Тони закрыл книгу и посмотрел на Уотертона.
— Какой черт заставляет вас думать, что я должен с этим согласиться? — спросил он, пораженный. — Это только показывает, как сильно могут ошибаться даже близкие люди. Из контекста я заключаю, что этот болван был стоиком. А я думаю, что «добродетель и порок» у стоиков были совершенно искусственны. Их бессмысленное представление о том, что добродетельный человек будет счастлив и на раскаленной докрасна решетке, не только противоречит всякому здравому смыслу, но и дает начало той скотской психологии, которая сделала возможными ужасы мученичества. Поистине скотской, ибо она стремится сделать человека в духовном смысле сверхчеловеком, а кончает тем, что делает его физически и как человека субнормальным!
— Но я думал, вы ненавидите людей, — вам понравилась пустыня, потому что там никого не было.
— Я думаю, что человеку от времени до времени нужно одиночество, как и ребенку нужно иногда уходить из школы и побыть одному с матерью. Я думаю, что на свете слишком мало спокойных мест, где можно было бы примириться с существующей вселенной. Я не верю в абстрактное духовное божество, как не верю и в мир абстрактных механических сил. Я знаю, что живу, и что вселенная живет, и что я почерпаю из нее жизнь. Если вы мне скажете, что вселенная мертва или просто стала громадной машиной, что то же самое, я скажу вам, что ваши чувства атрофировались. Я ненавижу людей! Но я люблю их, если они не извращены и не превращены в разрушителей попами, милитаристами и прохвостами-дельцами. Говорю вам, Уотертон, я верю в мужчин и женщин. Когда они живут справедливо и естественно, они так далеки от «самого жалкого из животных», что становятся самыми счастливыми и самыми прекрасными существами. Мне в них не нравится склонность — а она есть у очень многих — заботиться только о собственном благе и то, что они позволяют силой или обманом принуждать себя к такой ничтожной жизни и разрушают все вокруг себя. Я хочу, чтобы они познали свою собственную славу и славу мира, в котором они живут. Ведь они же могли бы создать рай, а они, идиоты, создают Глазго и Питсбург!
Уотертон засмеялся и покачал головой.
— Вы загадка, Кларендон, и если есть какой-нибудь смысл во всем том, что вы говорите, он скрыт от меня. В один из ближайших дней вы должны объяснить мне все. Но не пора ли уже ехать назад? Через десять минут идет трамвай, а мне надо еще уложиться и написать несколько писем.
V
Тони никак не ожидал, что Палермо окажется таким волшебным городом, и потому два дня, отведенные на его осмотр, растянулись в неделю, прежде чем он мог от него оторваться. Скверная еда и вино были неприятным сюрпризом после превосходного французского стола в Тунисе, но, как заметил сам себе Тони, его поиски жизни не были исключительно гастрономическими. Несмотря на шум и страшную толкотню, Тони наслаждался, гуляя по узким улицам Палермо, наблюдая людей и разглядывая конюшни и винные лавки. Его удивляло слово «gessato» на многих винных бочках, пока он не выяснил, что к вину здесь прибавляют известку. Мгновенно он понял горький упрек, вложенный в слова Фальстафа: «Вы негодяи, в вашем пиве известка!»

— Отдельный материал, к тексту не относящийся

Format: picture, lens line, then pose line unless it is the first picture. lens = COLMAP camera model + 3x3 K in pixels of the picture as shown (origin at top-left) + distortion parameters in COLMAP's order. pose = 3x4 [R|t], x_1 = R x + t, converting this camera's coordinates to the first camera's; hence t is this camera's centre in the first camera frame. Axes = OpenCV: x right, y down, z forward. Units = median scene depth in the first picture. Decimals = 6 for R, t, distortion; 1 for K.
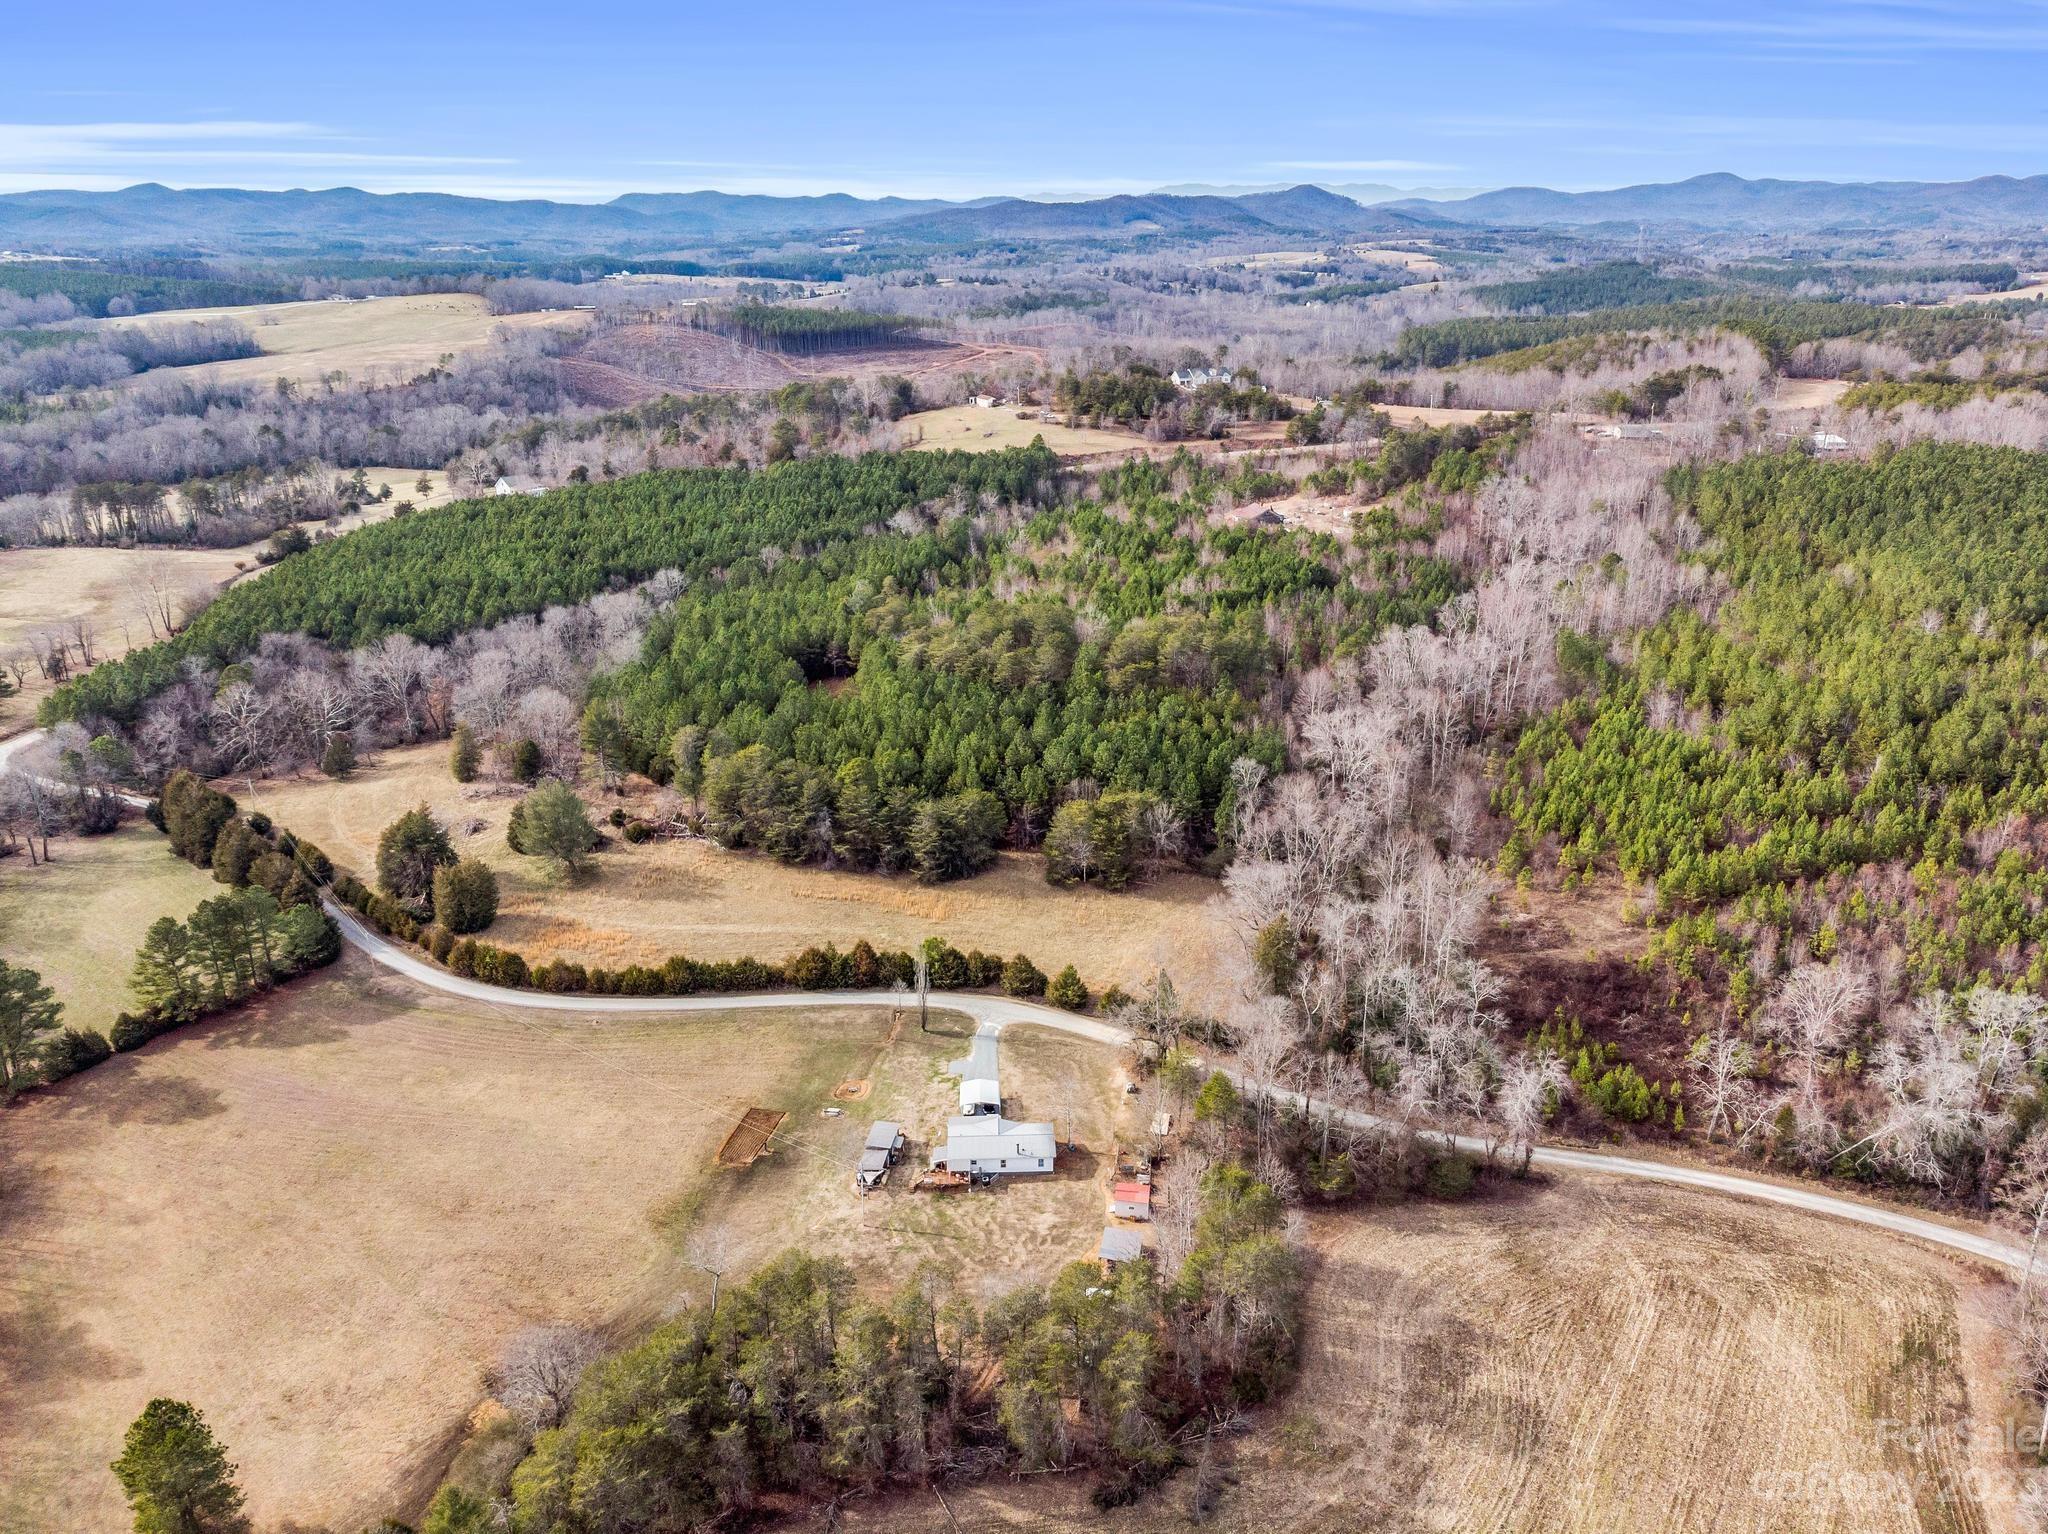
lens RADIAL K [[1507.1, 0, 1043.7], [0, 1507.1, 751.2], [0, 0, 1]] dist [-0.002965, 0.022166]
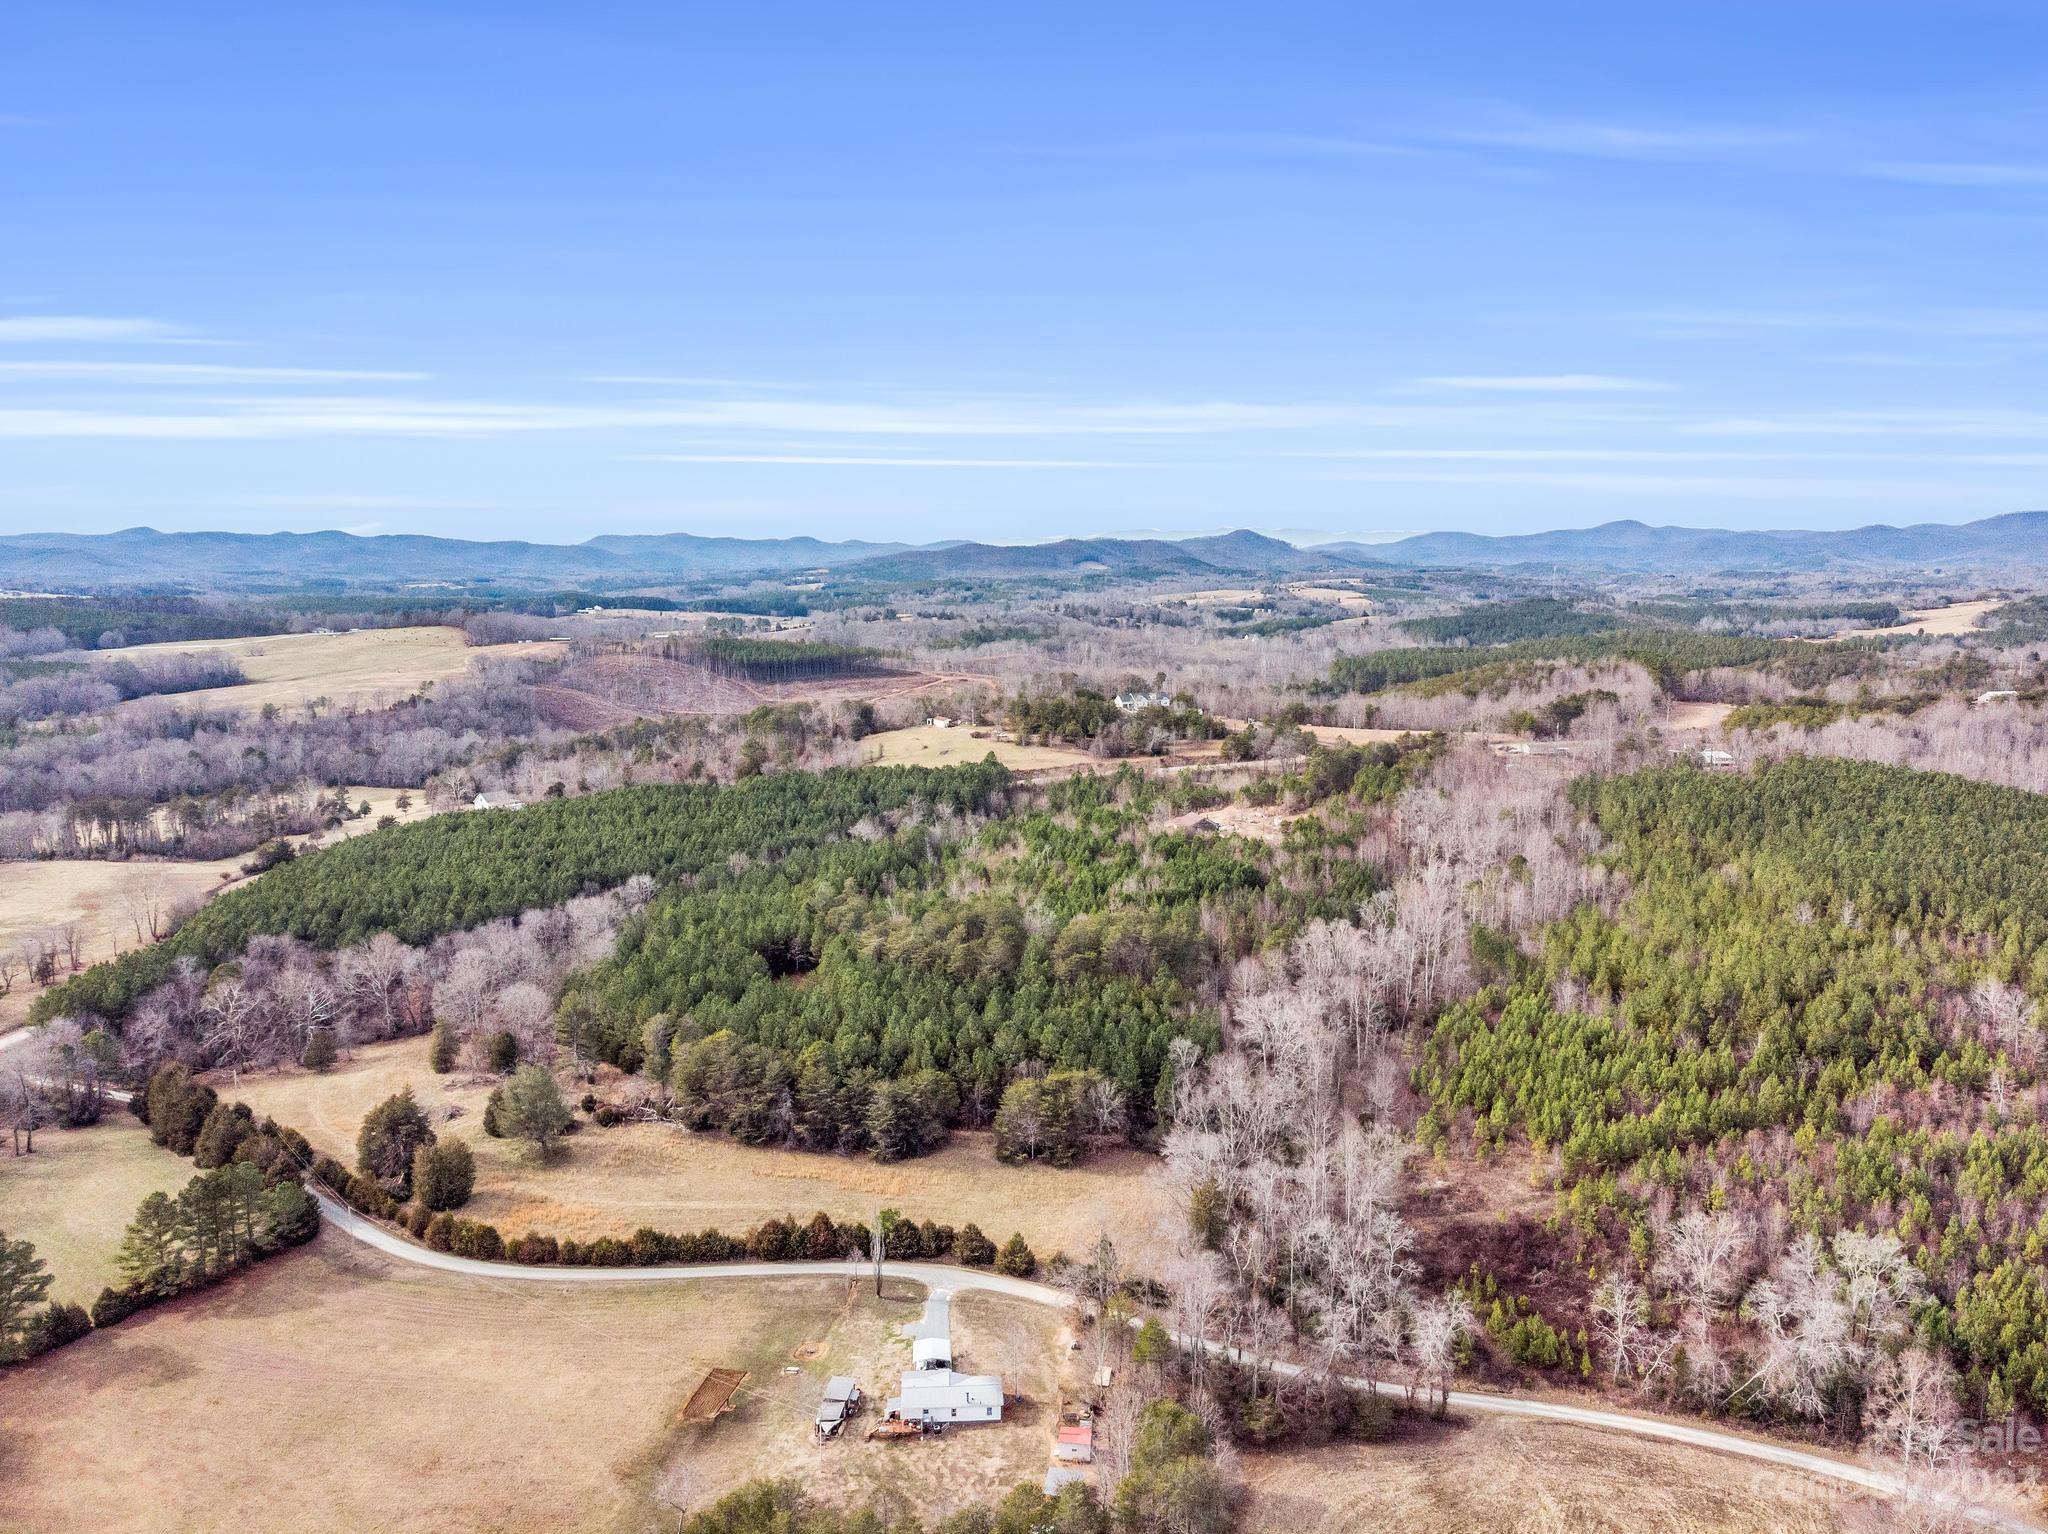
lens RADIAL K [[1507.1, 0, 1045.3], [0, 1507.1, 775.4], [0, 0, 1]] dist [-0.002965, 0.022166]
pose [[0.999525, -0.002440, 0.030728, 0.003187], [0.008412, 0.980613, -0.195772, 0.022135], [-0.029655, 0.195937, 0.980168, -0.066170]]
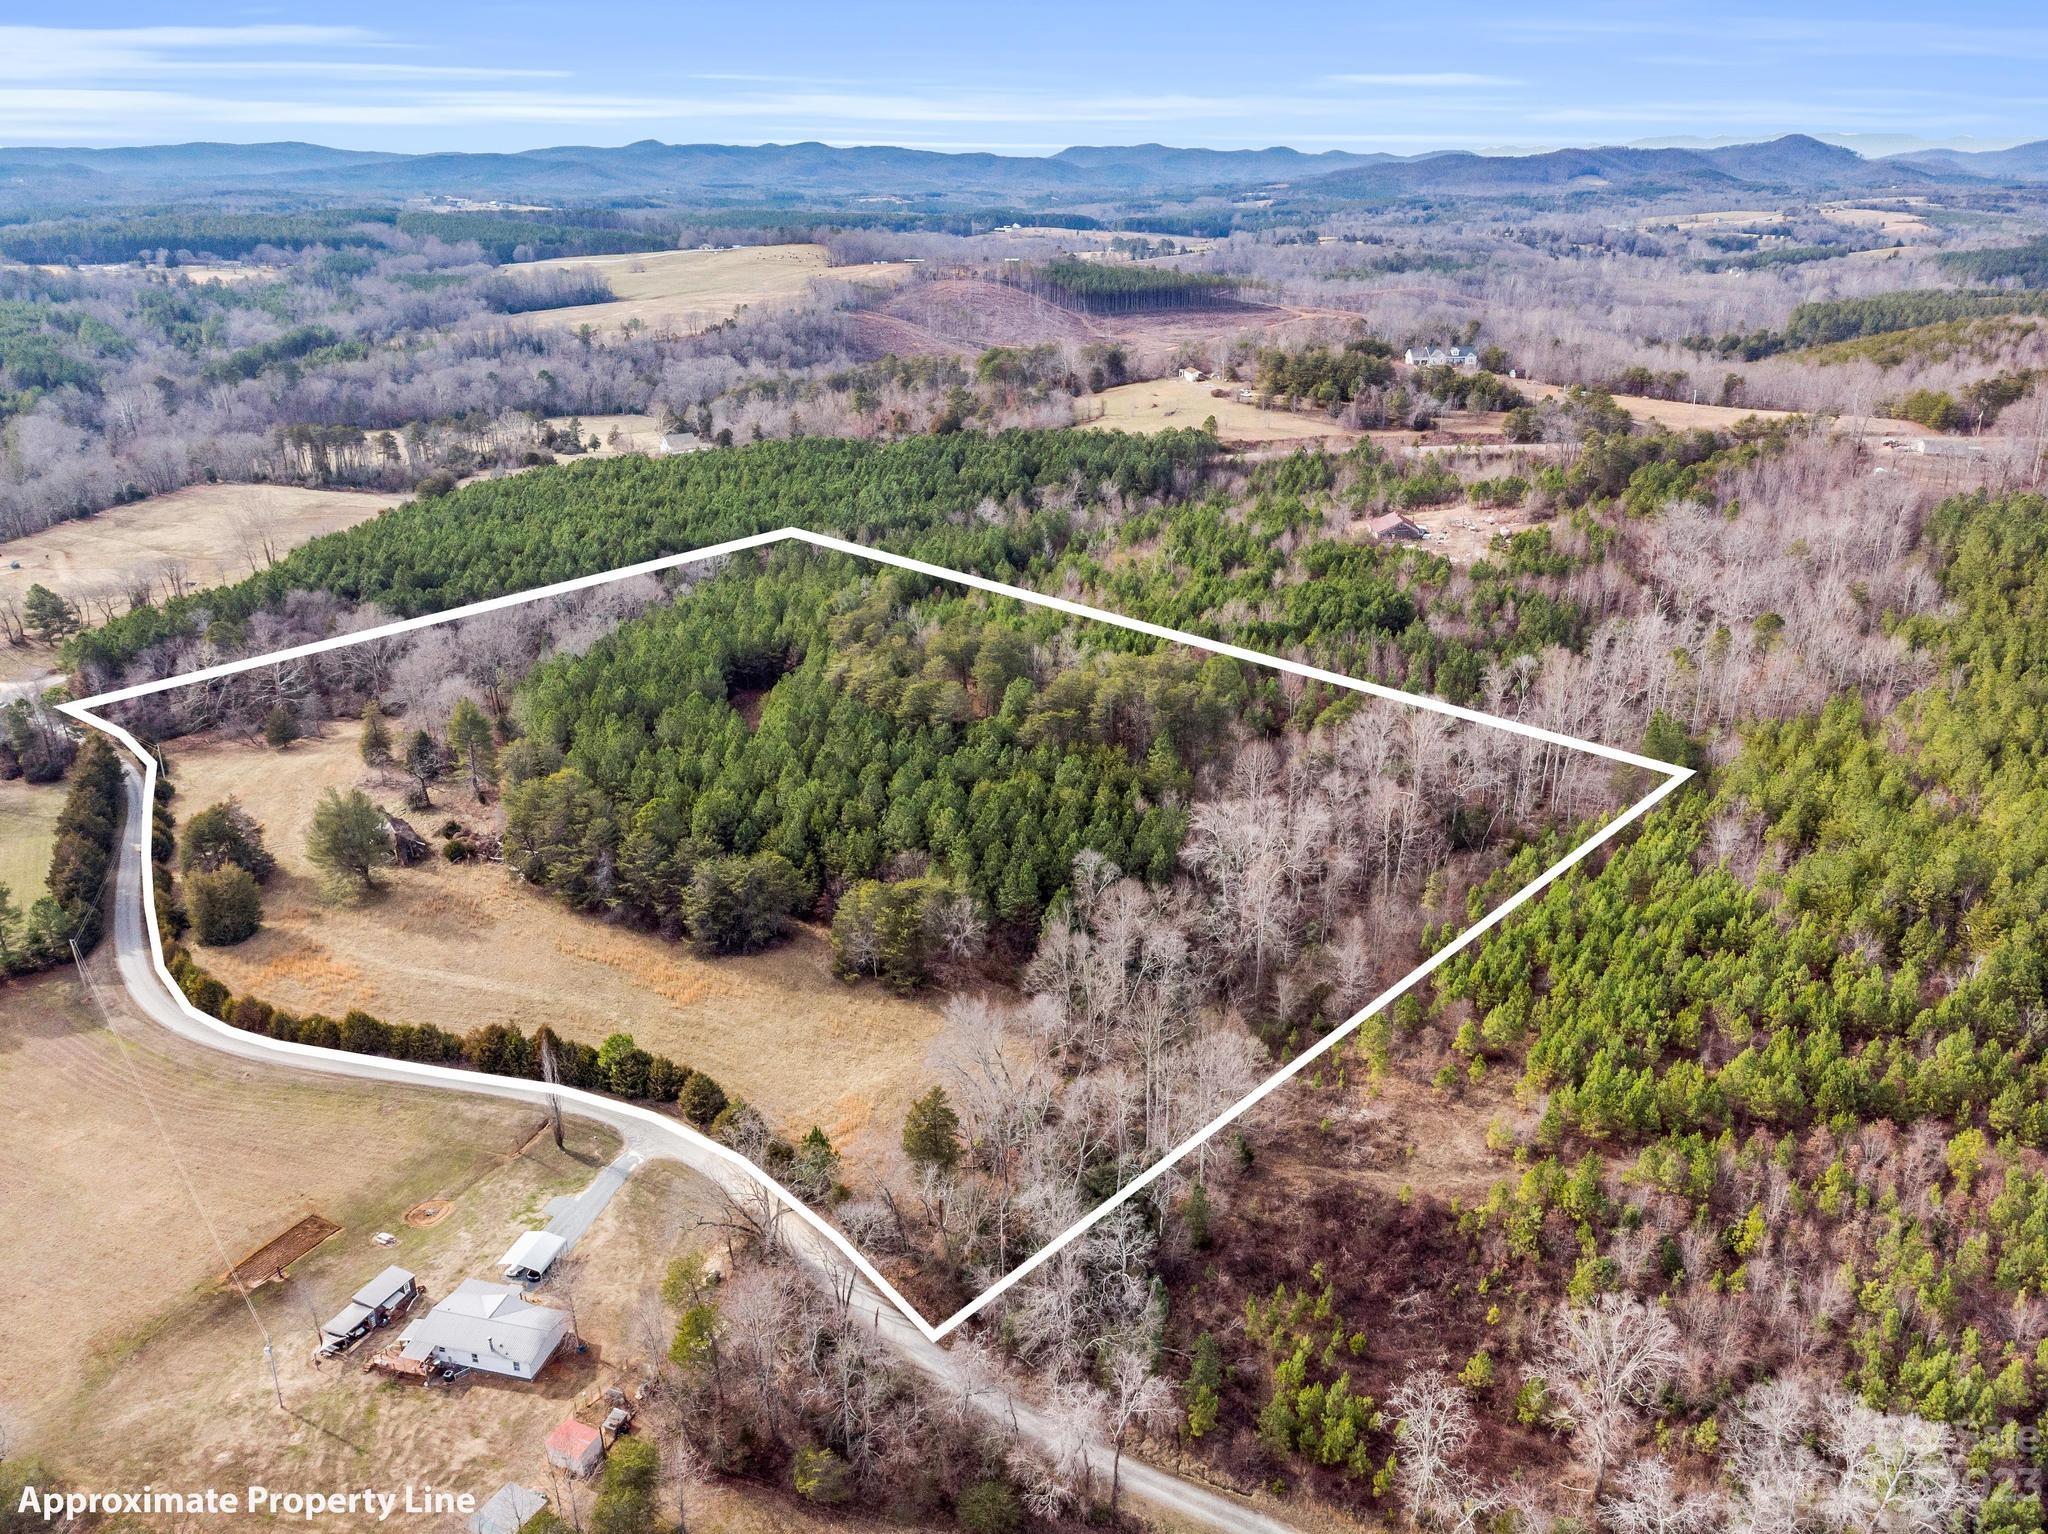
lens RADIAL K [[1507.1, 0, 1068.0], [0, 1507.1, 757.8], [0, 0, 1]] dist [-0.002965, 0.022166]
pose [[0.961234, 0.103012, -0.255767, 0.234830], [-0.095122, 0.994534, 0.043063, -0.056846], [0.258805, -0.017064, 0.965779, 0.162723]]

Внимание Тони привлекало внутреннее убранство церквей и церковные оратории. Правда, от большого норманнского собора остались лишь одни развалины, и даже мозаика королевской капеллы, хотя и великолепная по замыслу, выдавала апатичную руку реставратора, как это бывает со всеми мозаиками. Что же касается нескольких реликвий арабского искусства, то Тони не чувствовал к ним интереса. Церкви, в которых он проводил много часов ежедневно, были изысканно разукрашенными шедеврами барокко семнадцатого и восемнадцатого столетий, и в путеводителях им отводилось только несколько холодных строчек или же о них просто умалчивалось. На человека, проведшего зиму в Лондоне и затем несколько недель среди вечно белой штукатурки Туниса, эти удивительные фантазии из цветного камня производили такое впечатление, будто зритель входил в какой-то волшебный сад с человеческими фигурами, прелестными детьми, птицами, животными и всякими химерами, выглядывавшими из листвы. Уотертон мог говорить что угодно о грезах из «Тысячи и одной ночи» — они были здесь, в церквах Палермо, а не в лавчонках Туниса.